Öte yandan Queen Ada küçük ve butik bir otel. Oda sayısı iki düzineyi bile bulmuyor. Buna karşılık, verilen hizmette sınır yok desem, inanın olan biteni hiç abartmamış sayılırım. Birkaç yıl içinde burası dostlar için vazgeçilmez bir buluşma noktası haline gelmiş. Daha önemlisi ise, insan burada bir müşteri değil, gerçek bir konuk statüsünde. Abartısız, ancak mükemmel bir ağırlama hizmeti, gelen konukları büyülüyor. Otel personeli, konukların rahat etmesi için ellerinden gelen hiçbir şeyi esirgemiyor. Sessizce, kimseyi rahatsız etmeden, etrafta kalabalık bir ordu görünümü sergilemeden isteklerinizi anında yerine getirmek için sürekli bir gayret içinde çalışıyor. Yöneticiler ise, böyle bir İsviçre saati düzeneğini sessizce ve durmaksızın çalıştırmak için aynı sessizlikte bir gayret içinde.

MÜKEMMELLİK ARAYIŞI

İnsanın yolu bir kez Bodrum'a düşmeye görsün. Bodrum, kaçınılmaz bir biçimde uğrak yeri olmaya devam ediyor. Nitekim, birkaç hafta sonra, bu kez Divan Oteli'nin Türkbükü'ndeki yeni tesisinin açılışı için yeniden yollara döküldük. Divan Oteli için övücü şeyler söylemekten kaçınacağım. Çünkü onların mükemmellik arayışlarının yıllardır tanığıyım. Bodrum'daki Divan Palmira'da yine bu arayışla karşılaşmak, o nedenle beni çok şaşırtmadı. Divan Palmira da yörenin bir başka yeni butik oteli. Beni etkileyen daha çok kentli bir otelin yazlık bir yerdeki alkışlanacak performansı oldu. Aynı abartısız ortamda hemen herşeyin en iyisinin yapılabilmesi çok dikkat çekici bir profesyonel deneyim oldu benim için.

Sezon başında sık sık Türk turizminin ucuzcu yaklaşımından şikayet etmiştim.
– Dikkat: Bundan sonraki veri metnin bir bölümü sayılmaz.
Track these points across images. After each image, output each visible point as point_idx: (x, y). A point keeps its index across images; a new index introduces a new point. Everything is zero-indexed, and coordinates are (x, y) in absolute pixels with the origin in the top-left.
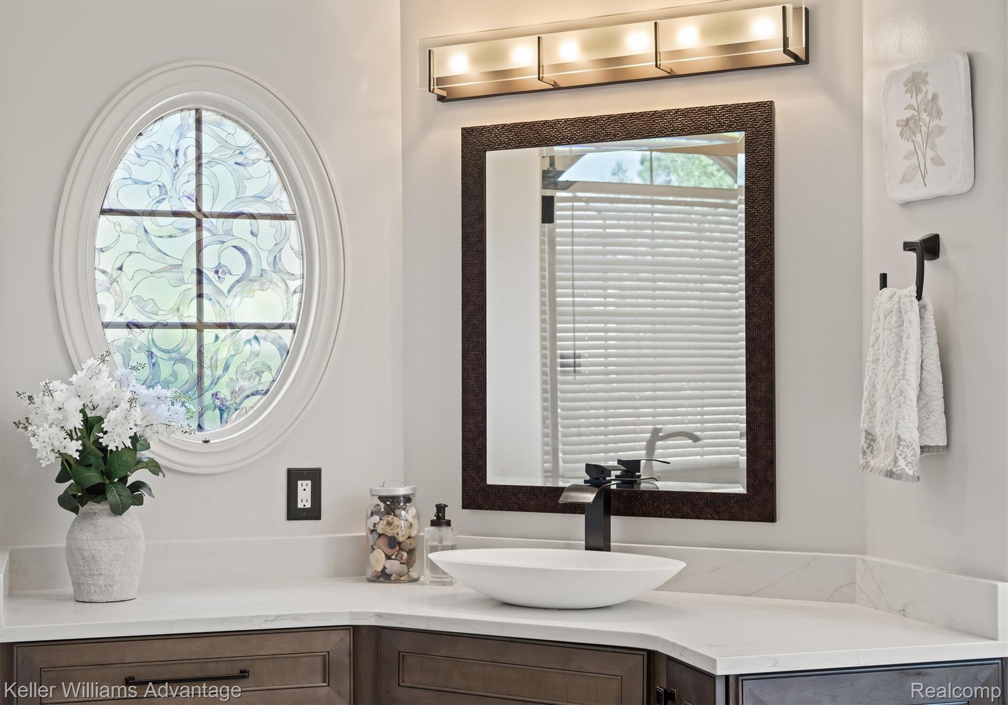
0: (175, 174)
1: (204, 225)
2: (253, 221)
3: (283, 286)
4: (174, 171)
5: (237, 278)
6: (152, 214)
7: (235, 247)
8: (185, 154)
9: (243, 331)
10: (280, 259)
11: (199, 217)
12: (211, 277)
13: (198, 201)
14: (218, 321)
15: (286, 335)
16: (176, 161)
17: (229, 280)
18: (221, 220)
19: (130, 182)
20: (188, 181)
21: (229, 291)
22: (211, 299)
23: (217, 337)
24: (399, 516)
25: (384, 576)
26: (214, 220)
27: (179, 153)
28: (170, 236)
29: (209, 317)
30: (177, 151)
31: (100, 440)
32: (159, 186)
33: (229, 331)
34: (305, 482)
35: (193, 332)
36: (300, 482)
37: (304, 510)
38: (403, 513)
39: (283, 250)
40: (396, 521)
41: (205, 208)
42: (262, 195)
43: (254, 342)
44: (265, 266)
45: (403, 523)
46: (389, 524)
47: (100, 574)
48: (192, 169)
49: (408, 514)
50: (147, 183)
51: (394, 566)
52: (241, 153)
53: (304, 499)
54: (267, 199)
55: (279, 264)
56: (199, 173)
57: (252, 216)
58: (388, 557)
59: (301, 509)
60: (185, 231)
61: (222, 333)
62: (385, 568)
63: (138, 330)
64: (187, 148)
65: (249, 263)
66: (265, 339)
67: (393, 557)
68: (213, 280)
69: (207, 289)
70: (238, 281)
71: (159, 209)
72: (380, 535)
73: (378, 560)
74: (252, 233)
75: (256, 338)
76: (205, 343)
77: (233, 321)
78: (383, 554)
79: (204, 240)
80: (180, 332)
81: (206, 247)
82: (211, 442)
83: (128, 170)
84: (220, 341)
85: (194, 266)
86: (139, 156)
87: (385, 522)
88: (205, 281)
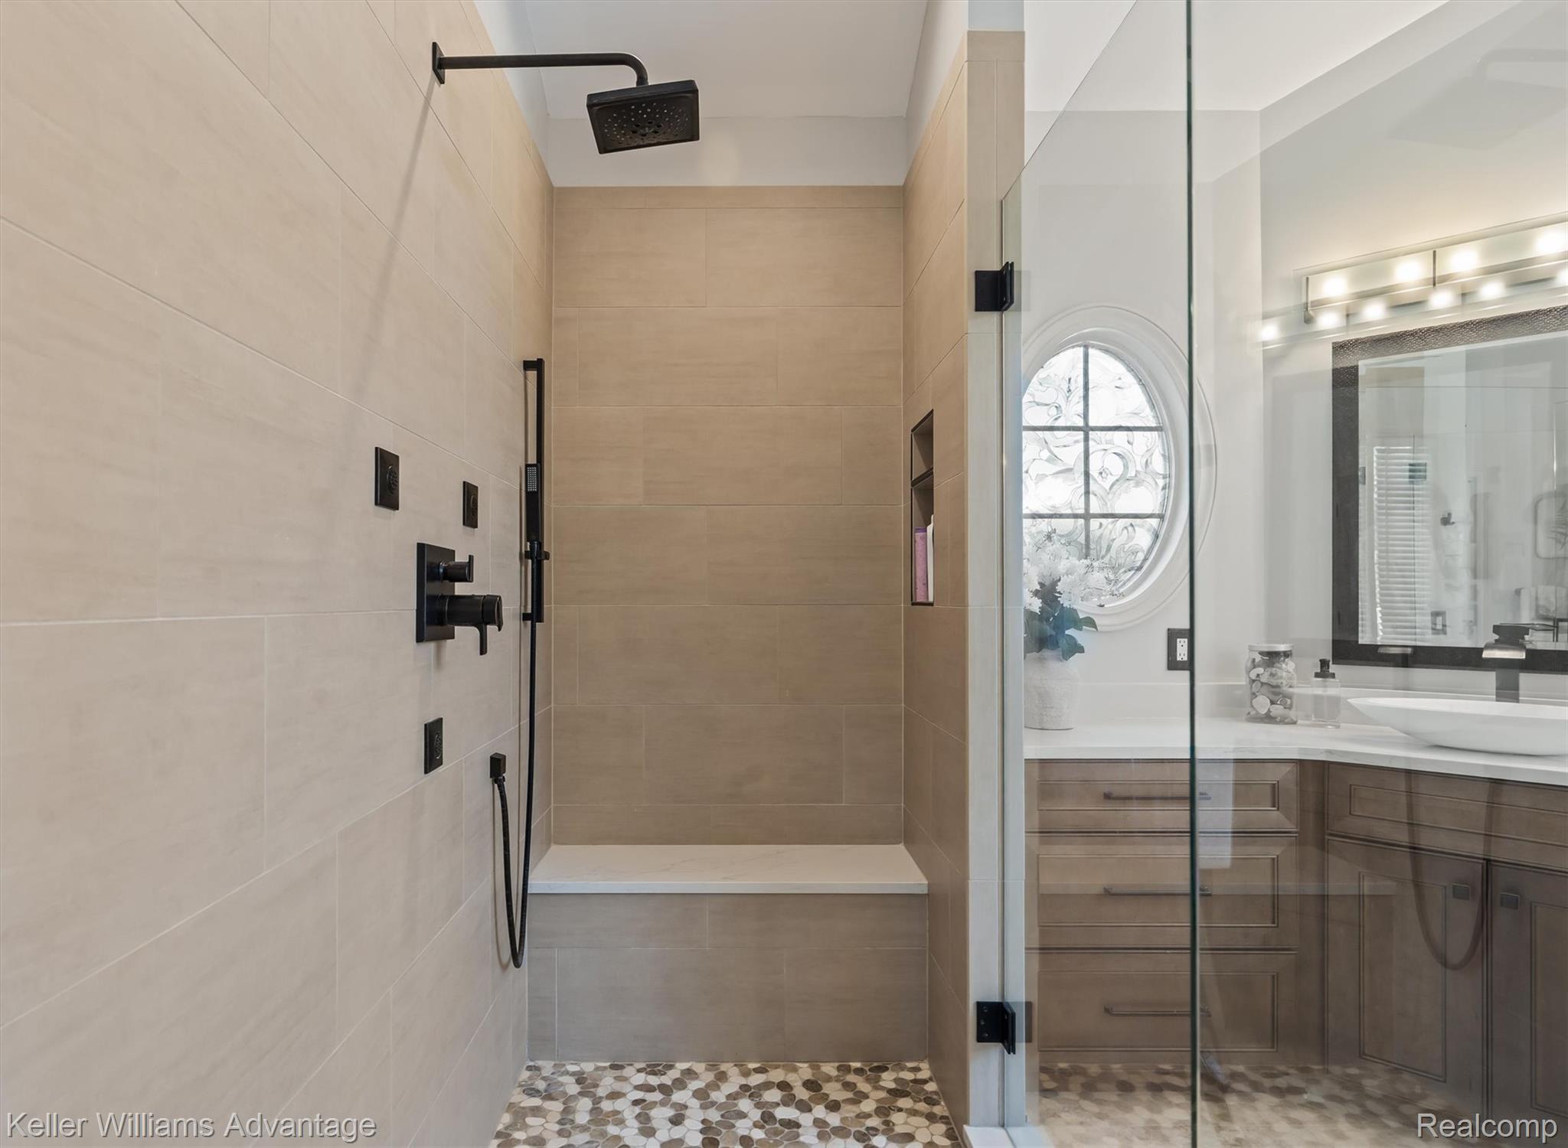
0: (1069, 397)
1: (1090, 436)
2: (1130, 433)
3: (1153, 483)
4: (1068, 395)
5: (1117, 478)
6: (1051, 429)
7: (1115, 453)
8: (1076, 381)
9: (1121, 520)
10: (1151, 463)
11: (1086, 429)
12: (1096, 478)
13: (1086, 416)
14: (1102, 512)
15: (1154, 522)
16: (1069, 387)
17: (1111, 480)
18: (1104, 433)
19: (1033, 404)
20: (1079, 402)
21: (1111, 488)
22: (1096, 495)
23: (1101, 524)
24: (1280, 668)
25: (1269, 718)
26: (1099, 433)
27: (1072, 381)
28: (1065, 446)
29: (1095, 508)
30: (1070, 379)
31: (1059, 599)
32: (1056, 407)
33: (1110, 520)
34: (1182, 640)
35: (1081, 521)
36: (1178, 640)
37: (1183, 662)
38: (1284, 666)
39: (1154, 456)
40: (1279, 673)
41: (1092, 423)
42: (1137, 411)
43: (1130, 528)
44: (1139, 468)
45: (1284, 674)
46: (1272, 675)
47: (1052, 707)
48: (1081, 392)
49: (1288, 666)
50: (1046, 405)
51: (1277, 710)
52: (1120, 379)
53: (1182, 653)
54: (1141, 415)
55: (1150, 467)
56: (1086, 397)
57: (1128, 429)
58: (1272, 703)
59: (1179, 661)
60: (1077, 442)
61: (1104, 521)
62: (1269, 711)
63: (1040, 520)
64: (1077, 376)
65: (1126, 467)
66: (1138, 526)
67: (1278, 702)
68: (1098, 480)
69: (1093, 487)
70: (1117, 480)
71: (1056, 425)
72: (1263, 684)
73: (1262, 704)
74: (1128, 442)
75: (1132, 525)
76: (1091, 529)
77: (1113, 512)
78: (1268, 700)
79: (1090, 449)
80: (1072, 521)
81: (1093, 453)
82: (1106, 606)
83: (1032, 395)
84: (1103, 527)
85: (1082, 469)
86: (1041, 384)
87: (1269, 673)
88: (1091, 481)
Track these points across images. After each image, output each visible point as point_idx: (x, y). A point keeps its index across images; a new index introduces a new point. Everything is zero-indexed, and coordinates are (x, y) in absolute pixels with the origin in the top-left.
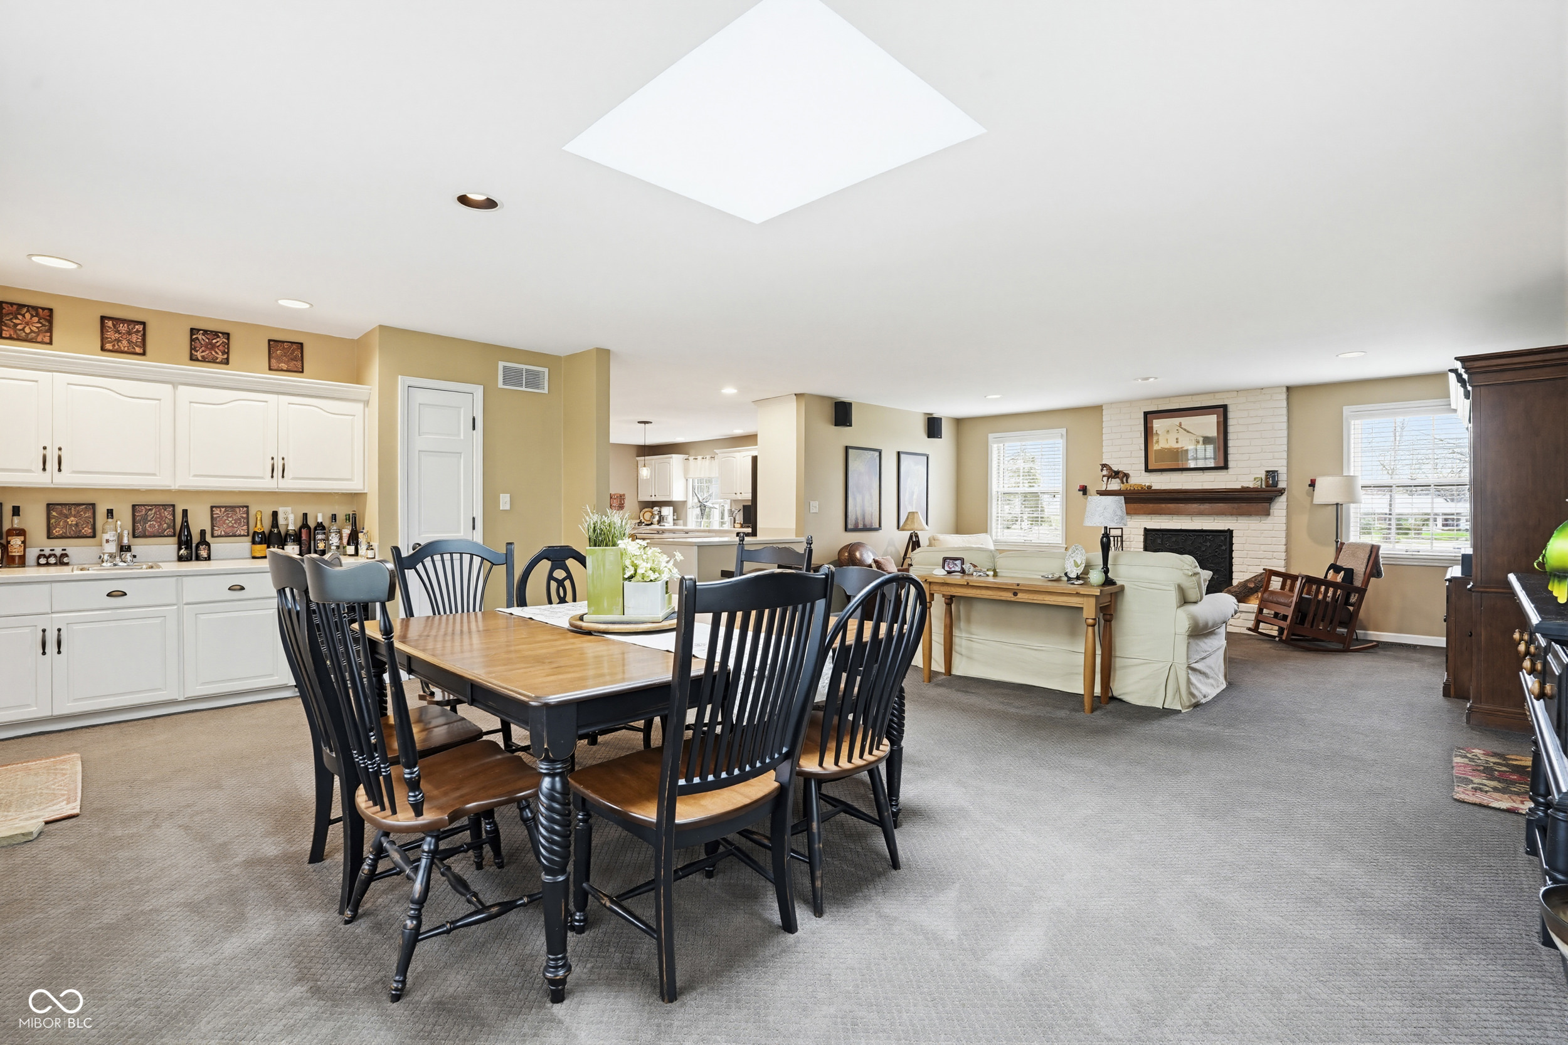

Dünyanın en güzel kıyılarında, beş yıldızlı tesislerde elin insanını üç kuruş paraya ağırlamanın bir çözüm olmadığını yazıp durdum. Bodrum'daki deneyimim, bu anlayışın artık gerilerde kaldığını göstermesi açısından heyecan vericiydi.

Bütün bu güzel şeylerin yanısıra, bir iki noktaya da değinmeden geçemeyeceğim. Ama hala bu konuda ciddi bir personel sorunu yaşadığımızı da belirtmek zorundayım. Yüksek bedel ödeyen her konuk, çok haklı olarak, iyi niyetle yetinmez. Verdiği her kuruşun karşılığını ister. Bence bu tutumunda yerden göğe kadar da haklıdır.

Bir de Bodrum'daki tesisler büyük ölçüde Türkler'e pazarlanmakta. Yabancılar parmakla sayılacak kadar az. Böylesi bir durum, Türkleri belki de başka yerlerde tatile gitmekten vazgeçirmesi ve bir döviz tasarrufu sağlaması açısından önemli. Ama Türk'ün Türk'ü ağırlamasından çok, Türkler'in buralarda zengin yabancıları ağırlaması ülke ekonomisi bakımından daha önemli sayılır.

Üç dört aylık kısa sezonlar, böylesi ciddi girişimler için çok kısa. Turizmi, en geniş ölçekte, on iki aya yaymamız adeta bir zorunluk.